Data block Start Marker

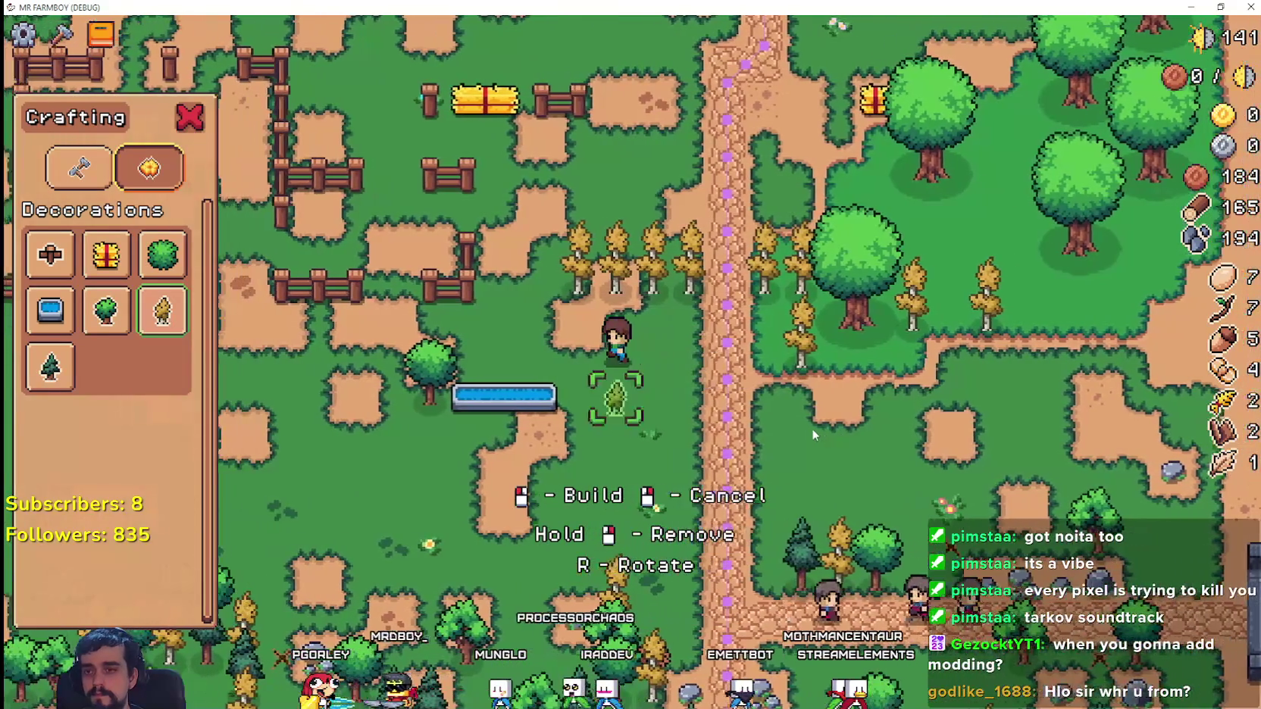
pyautogui.press('d')
pyautogui.rightClick(814, 434)
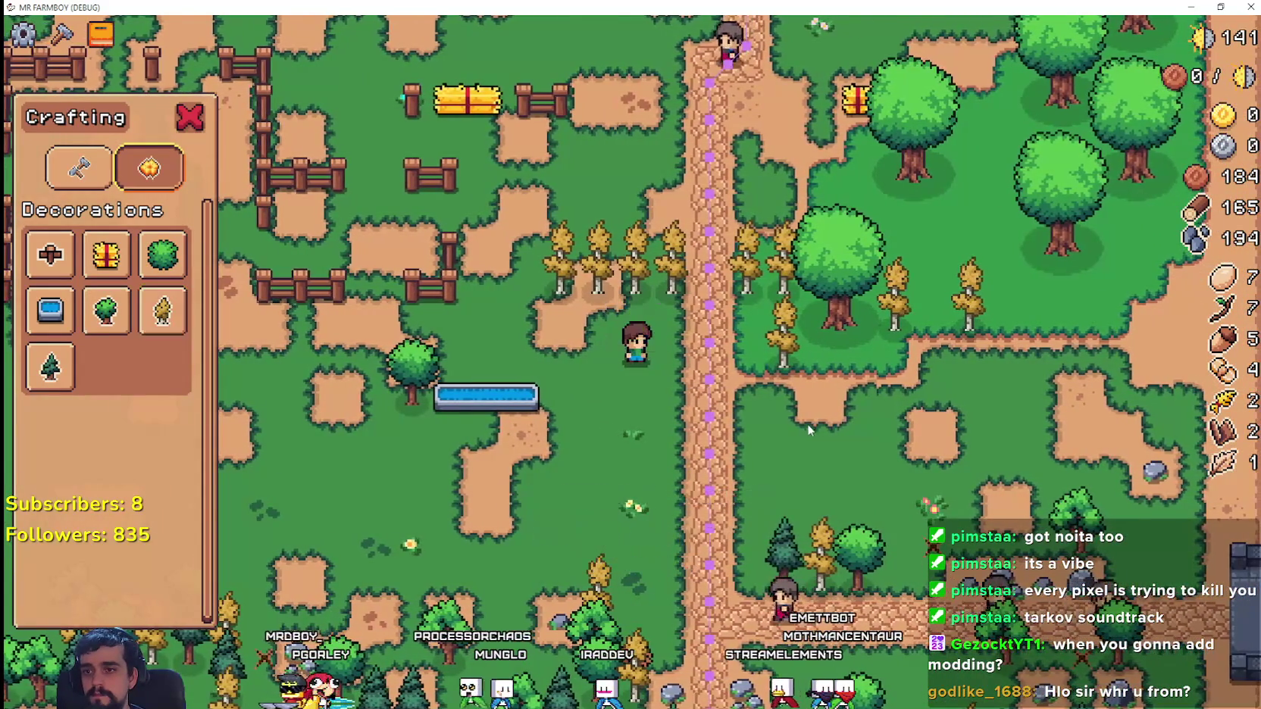
pyautogui.press('a')
pyautogui.click(81, 178)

Data block End Marker

### Aim of the task
Lines holding "press" are the ones to copy; find all of them in the listing.

### Response
pyautogui.press('d')
pyautogui.press('a')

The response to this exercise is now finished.